Cos Cob resident Jim Finn announced on Wednesday that he is a Democratic candidate for Greenwich First Selectmen. The municipal election in Greenwich will take place on November 7, 2023.
Earlier this month, Republican First Selectman Fred Camillo announced ahead of an RTC endorsement that he was running for a third term. Also announcing candidacies for re-election were Republican Selectwoman Lauren Rabin and Republican town clerk Jackie Budkins, but not tax collector Heather Smeriglio.
Finn, 61, recently retired after a 30+ year career in politics, journalism and corporate communications where he had roles as chief communications officer at Chase, Oracle, Avaya and Computers Sciences Corp.
Finn and his wife Irene Cunanan, who works at Chase Bank in Greenwich, have lived in Cos Cob for 27 years. Finn said their sons James, 31, and Sam, 29, had great experiences attending Greenwich Schools in grades K through 12.
Finn explained that he did not have the DTC’s endorsement, but indicated to them he was pursuing the nomination and had recently appeared before their nominating committee.
“I expect to learn more in coming days as they pursue their slate of candidates and indicated that I’m pursuing the nomination for First Selectman.”
“What’s really animating me for this run is that I’ve noticed is that our neighbors are talking to each other in ways I don’t recognize. We need to restore civility in this town. Unfortunately there is one party with a cult problem in the RTC,” he said. “As a result we’re not getting what we need for our schools. We’ve gotten to the point where we condemned Central Middle School. We need to fix and fully fund the schools.”
Also, he said, “We need to take these culture wars out of here. They need to get the heck out of our libraries,” he continued. “This is a very smart town and people don’t need to be told what they can and can’t read. I’ve seen some of these Patriots come to my church and use inappropriate language to our Governor and Rector.”
Finn said he believed 2023 was the year Democrats could take back the First Selectman job.
“We haven’t had (a Democratic First Selectman) in 20 years, and the town has been under Republican control for 98 of 100 years. We need to elect a Democratic First Selectman and a BET that is Democratic. Otherwise we won’t fix and fully fund the schools.”
Finn said he was concerned that the town might miss the June 30 deadline to apply for state grant money for a new Central Middle School.
“We’re facing a situation where just a few weeks ago we thought we were $20 million short, and now we’re $40 to $50 million short based on the newest construction estimates,” he said.
“The Board of Education knows what’s needed in education and (their estimate) came in in the right place, but unfortunately the Republicans have decided that we can’t have good schools.”
Finn said he believed the key skills for a successful First Selectman were communications and leadership, and that those skills had made him successful in his career working with world class CEOs like Larry Ellison at Oracle and former Chase CEO Bill Harrison.

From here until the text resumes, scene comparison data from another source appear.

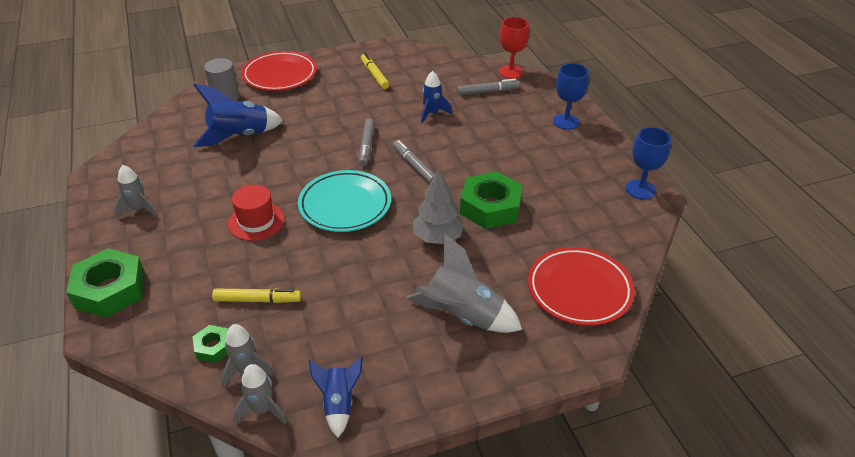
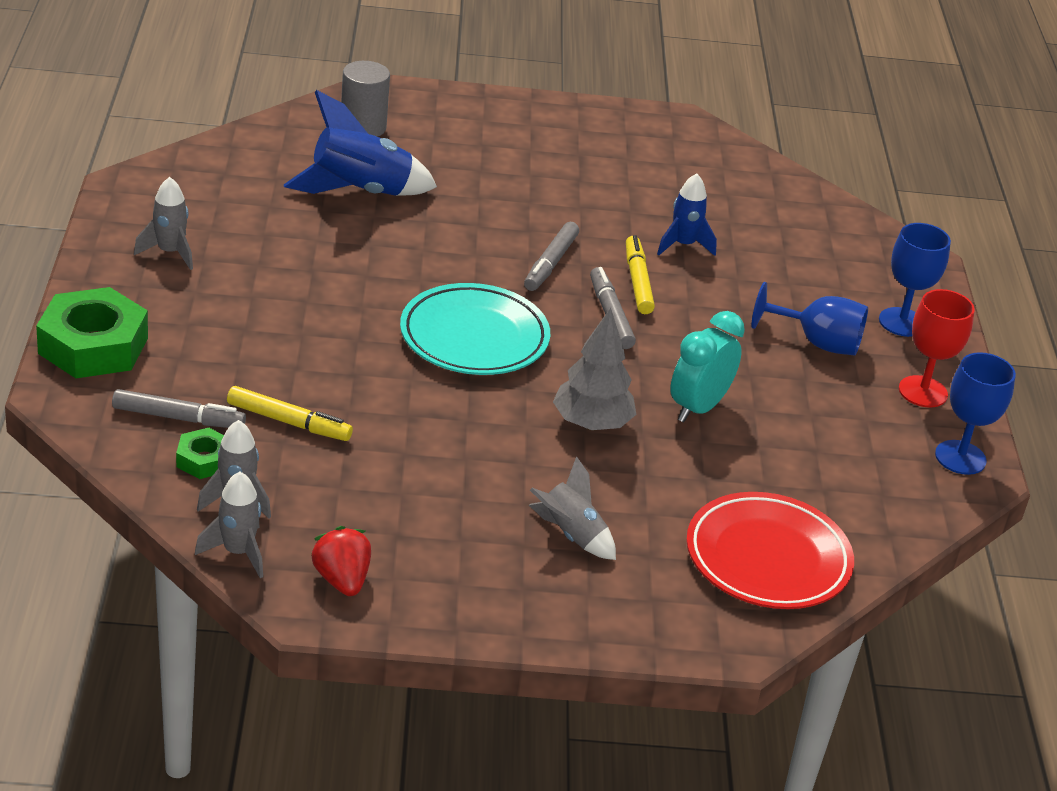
camera: 15 degrees right, 5 degrees down
(256, 221) = (332, 319): red hat -> none
(280, 75) = (465, 116): red plate -> none
(338, 404) = (342, 580): blue rocket -> red strawberry
(374, 75) = (620, 158): yellow marker -> yellow marker (637, 281)
(462, 316) = (571, 535): grey rocket -> grey rocket, size x0.59
(488, 91) = (797, 238): grey marker -> grey marker (178, 418)
(490, 207) = (698, 408): green nut -> turquoise clock
(511, 72) = (856, 218): red goblet -> red goblet (923, 392)
(531, 147) = (817, 342): none -> blue goblet

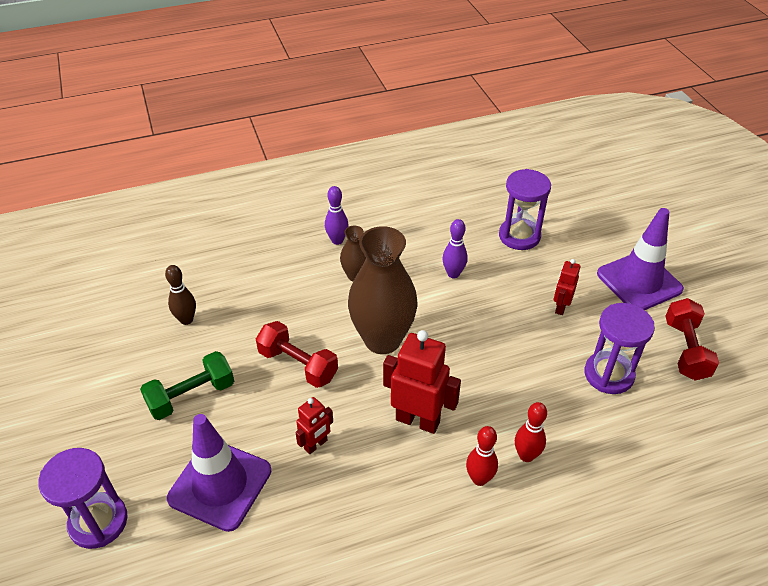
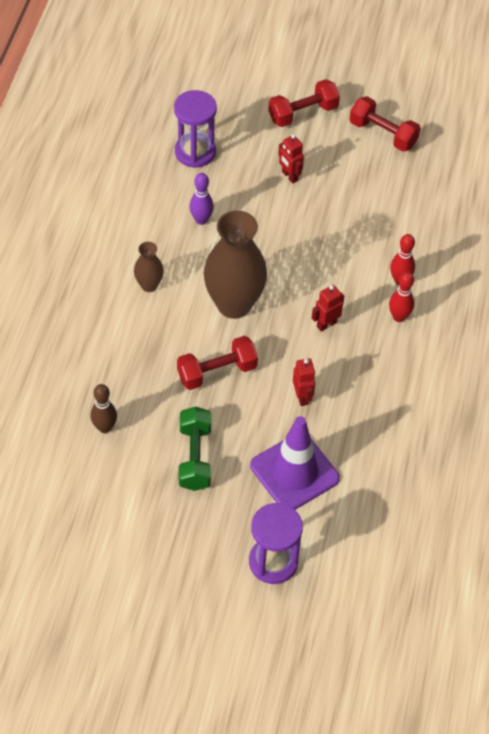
camera: 60 degrees left, 10 degrees up
(337, 240) = (95, 276): purple bowling pin -> none
(418, 420) = (326, 324): red robot -> red robot, size x0.55
(608, 374) = (370, 191): purple hourglass -> none
(639, 281) = (303, 113): purple traffic cone -> red dumbbell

“We did the JP Morgan/Chase deal together,” he said. “That’s the centerpiece of the First Selectman role: It’s a communications role and a leadership role. You have to have a vision for what you’re trying to communicate.”

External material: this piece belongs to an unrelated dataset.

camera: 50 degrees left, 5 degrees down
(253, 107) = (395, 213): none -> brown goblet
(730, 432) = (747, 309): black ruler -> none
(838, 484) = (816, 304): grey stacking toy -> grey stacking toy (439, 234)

Finn said it would be his priority to fix the public schools.
“When I hear we have the largest capital budget in history – there’s a reason for that. It’s because you were so far behind and you’re catching up,” he said. “We can do better.”
Finn said his neighborhood had “re-gentrified” in the past three years with mostly young families from places like Brooklyn, whose children attend Cos Cob School, and that the value proposition for Greenwich real estate remained consistent with when he moved to Cos Cob.
“Great public schools are driving of property values,” he said.
“They came for the same reason I moved here from Paris in 1996. I could have had more property in a competing town, but I came here for the schools – great teachers, students and parents,” he said. “The next generation is here.”
As for his next steps, Finn said he had yet to register his campaign with the state.
“I will when I know more from the nominating committee, that hasn’t happened yet,” he said. “But I think a Democrat can win. I think people really upset about what’s happening at Old Greenwich School and CMS and the kind of things they’re saying, and a Republican BOE member going on a nationally viewed program and talking down our schools is unacceptable.”
Asked his next step if the DTC leadership does not nominate him for First Selectman on the party’s slate, Finn said, “It will help people tune in if there’s multiple candidates. We’re the party of ideas.”
“We have one job: fix the schools,” he said. “We don’t have a ‘wokeism’ problem in Greenwich Schools. This town is too smart for that.”
Reached for comment, DTC chair Joe Angland said the DTC Nominating Committee was interviewing prospective candidates for all positions, and expects to report on them to the DTC at their June 14 meeting. The DTC will then endorse candidates at its late July meeting.
“At this point, there is no recommendation from the Nominating Committee, much less decision by the DTC,” he said.